Der erhöhte Wasserdruck beim Tauchen löst mehr Stickstoff und Sauerstoff im Blut und im Gewebe: Sporttaucher in Aktion.

Wichtiger Druckausgleich

Anders als beim Apnoetauchen kann der Taucher mit einem Atemgerät (SCUBA) unter Wasser Sauerstoff aufnehmen. Das Lungenvolumen des Tauchers ändert sich unter Wasser nicht. Beim Auftauchen dehnt sich die komprimierte Luft in den Hohlorganen wie dem Mittelohr und den Nasennebenhöhlen jedoch aus. Wenn der Taucher also in zehn Metern Tiefe sechs Liter Luft einatmet, dann entsprechen diese einem Volumen von zwölf Litern an der Wasseroberfläche. Atmet man also in etwa 20 Metern Tiefe Luft ein und steigt in grosser Angst oder in Panik ohne Druckausgleich nach oben, wird das Mittelohr überdehnt, was enorme Schmerzen verursacht. Beim Gerätetauchen ist deshalb der Druckausgleich – ähnlich wie beim Fliegen – ganz entscheidend.

Gefürchtete Dekompressionsunfälle

Will der Taucher zu schnell noch oben, kann es auch zur gefürchteten Dekompressionskrankheit kommen. «Dabei werden Mikrogasblasen in Körperflüssigkeiten und Körpergeweben gebildet, so wie bei einer schnell aufgedrehten Flasche mit Mineralwasser», erläuterte Russi. Verursacht wird das durch den hohen Wasserdruck, der mehr Stickstoff und Sauerstoff im Blut und im Gewebe löst. Der Stickstoff kann jedoch – im Gegensatz zum Sauerstoff – nicht abgebaut werden und reichert sich während des Tauchens im Körper an. Beim Auftauchen und mit Nachlassen des Wasserdrucks beziehungsweise des Umgebungsdrucks kann der Stickstoff als Gasblasen «ausperlen». Diese Gasblasen bewirken im Gewebe oder in die Blutbahn Schäden.

Abhängig von der Menge der entstandenen Bläschen und den davon betroffenen Organen kann es zu Hautproblemen, Muskel- und Knochenschmerzen, Gelenkschmerzen bis zu Lähmungen kommen. Es sei deshalb wichtig, langsam – entsprechend der Angaben des Tauchcomputers – oder anhand von Tabellen, aufzutauchen. Nur so weicht der Stickstoff nach und nach aus dem Körper – ohne Bildung von Blasen.

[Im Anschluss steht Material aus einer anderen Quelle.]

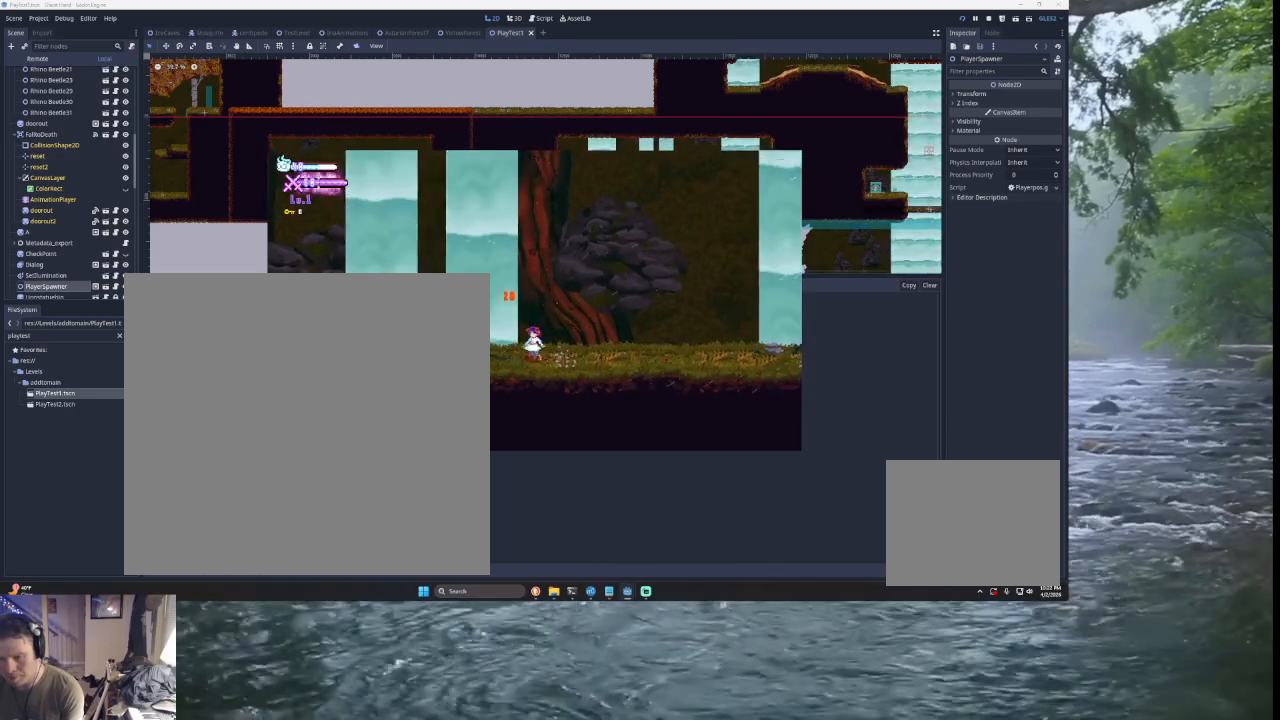
{"buttons": [], "left_stick": "left", "right_stick": "center", "events": [[33, "left_stick", "left"], [200, "TRIANGLE", "down"], [433, "TRIANGLE", "up"]]}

«Will der Taucher zu schnell noch oben, kommt es zur Dekompressionskrankheit» Erich Russi, Professor für Pneumologie an der Universität Zürich.

Ohne Panik auftauchen

Eine gefürchtete und nicht seltene Komplikation ist das so genannte Barotrauma. Es ist eine Verletzung von luftgefüllten Körperteilen, und zwar durch die Einwirkung einer Druckdifferenz zwischen Gasdruck im Hohlraum und Aussendruck. Barotraumen können zum Beispiel die Lunge, die Ohren, die Zähne oder in seltenen Fällen auch den Magen betreffen, sagte Russi.

Als Beispiel nannte Russi ein Barotrauma beim Zahn. Hat der Taucher unter einer Zahnfüllung einen Hohlraum, der durch einen Haarriss eine Verbindung nach aussen hat, treten Schmerzen beim Auftauchen auf. Der Druck kann so gross sein, dass der Zahn gesprengt wird. Häufiger als bei den Zähnen sind jedoch Druckausgleichsprobleme im Bereich des Mittelohrs. Eine Beratung durch einen tauchmedizinisch versierten Hals-Nasen-Ohren-Arzt ist vor allem bei Tauchneulingen angezeigt.